YOUR GOAL: Could you carry the passage on pyramid building, which comes before the items, further on from its final sentence?

-- TEXT SEGMENT follows --

Hoffmann, the fantastic Crespel, made use indeed of some such

method in giving doors and windows to his newly-built house, but we

may be sure that no architect, either in Egypt or elsewhere, ever

thought of employing it. The disintegration to which it would lead may

easily be imagined.

We may here call attention to a circumstance which justifies all our

reserves. There is but one pyramid which seems to have been built

upon a system which, though much less complicated, resembled that

which we are noticing in some degree, we mean the Stepped

Pyramid of Sakkarah. Now we find that the whole of the complicated

net-work of chambers and passages in that pyramid is cut out of the

living rock beneath its base, and that they are approached from

without by subterranean passages. The difficulty of deciding upon the

position of the chambers in advance, and of constructing the galleries

through the various slopes of the concentric masses which were to

form the pyramid, was thus avoided, and the builder was able to

devote all his attention to increasing the size of the monument, by

multiplying those parallel wedges disposed around a central core of

which it is composed.

-- TEXT SEGMENT concluded --
-- AVAILABLE DATA follows --

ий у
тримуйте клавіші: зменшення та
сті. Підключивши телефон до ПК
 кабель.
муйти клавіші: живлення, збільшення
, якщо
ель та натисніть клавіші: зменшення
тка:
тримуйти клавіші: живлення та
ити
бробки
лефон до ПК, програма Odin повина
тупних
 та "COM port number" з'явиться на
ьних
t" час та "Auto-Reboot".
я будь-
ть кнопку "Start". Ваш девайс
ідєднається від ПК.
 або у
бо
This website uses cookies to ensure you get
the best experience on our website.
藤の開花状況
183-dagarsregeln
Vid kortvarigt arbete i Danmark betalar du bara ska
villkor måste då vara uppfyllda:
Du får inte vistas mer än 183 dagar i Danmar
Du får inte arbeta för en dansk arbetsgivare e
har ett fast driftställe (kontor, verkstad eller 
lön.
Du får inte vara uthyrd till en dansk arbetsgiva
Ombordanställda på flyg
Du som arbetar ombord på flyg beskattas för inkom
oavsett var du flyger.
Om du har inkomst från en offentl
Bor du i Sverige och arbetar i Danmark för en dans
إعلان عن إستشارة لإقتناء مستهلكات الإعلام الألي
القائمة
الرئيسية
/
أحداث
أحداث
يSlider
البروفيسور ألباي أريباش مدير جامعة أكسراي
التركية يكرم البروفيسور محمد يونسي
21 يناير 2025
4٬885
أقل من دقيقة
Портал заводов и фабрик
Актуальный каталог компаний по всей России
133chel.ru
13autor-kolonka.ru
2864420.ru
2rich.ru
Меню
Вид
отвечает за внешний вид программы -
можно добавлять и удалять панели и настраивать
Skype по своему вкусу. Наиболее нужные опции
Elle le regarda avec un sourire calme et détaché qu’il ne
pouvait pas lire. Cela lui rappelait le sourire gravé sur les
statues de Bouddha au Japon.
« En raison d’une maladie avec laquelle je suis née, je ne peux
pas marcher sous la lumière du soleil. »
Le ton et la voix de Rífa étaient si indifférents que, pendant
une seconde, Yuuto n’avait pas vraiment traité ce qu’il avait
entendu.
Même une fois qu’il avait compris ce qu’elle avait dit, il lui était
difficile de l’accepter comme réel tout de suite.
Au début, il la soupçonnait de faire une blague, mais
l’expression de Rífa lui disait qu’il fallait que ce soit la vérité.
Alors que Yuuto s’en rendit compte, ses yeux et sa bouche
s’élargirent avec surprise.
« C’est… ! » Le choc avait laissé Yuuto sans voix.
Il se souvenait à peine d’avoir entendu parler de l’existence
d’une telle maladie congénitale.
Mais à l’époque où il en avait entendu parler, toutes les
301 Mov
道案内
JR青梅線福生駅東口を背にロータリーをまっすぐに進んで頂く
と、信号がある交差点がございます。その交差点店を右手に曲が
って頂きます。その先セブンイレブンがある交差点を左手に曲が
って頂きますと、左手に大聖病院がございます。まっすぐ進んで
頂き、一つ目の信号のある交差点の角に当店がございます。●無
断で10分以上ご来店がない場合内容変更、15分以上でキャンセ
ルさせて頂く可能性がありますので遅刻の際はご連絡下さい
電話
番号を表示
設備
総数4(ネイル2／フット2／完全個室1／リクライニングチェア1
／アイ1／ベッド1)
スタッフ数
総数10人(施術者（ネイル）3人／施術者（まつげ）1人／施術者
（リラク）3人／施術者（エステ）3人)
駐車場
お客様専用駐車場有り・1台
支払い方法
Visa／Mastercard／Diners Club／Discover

-- AVAILABLE DATA concluded --

TASK RESULT:
The observations made by Lepsius in the Stepped Pyramid and in

one at Abousir seem to prove that some pyramids were constructed

in this manner. In both of those buildings all necessary precautions

were taken to guard against the weaknesses of such a system. It is

difficult to understand how separate slices of masonry, placed one

upon the other in the fashion shown by the section which we have

borrowed from Perring's work (Fig. 134), could have had sufficient adherence one to another. Lepsius made a breach in the southern

face of this pyramid, and the examination which he was thus enabled

to institute led him to suggest a rather more probable system of

construction. Upon the external sloping face of each step he found

two casing-walls, but these did not extend from the ground to the

apex of the monument, they reached no higher than the single step,

so that they found a true resisting base in the flat mass (see Fig. 143)

upon which they rested. Moreover, the architect provided for the

lateral tying of the different sections of his work, as Lepsius proves to

us by a partial section of the pyramid of Abousir.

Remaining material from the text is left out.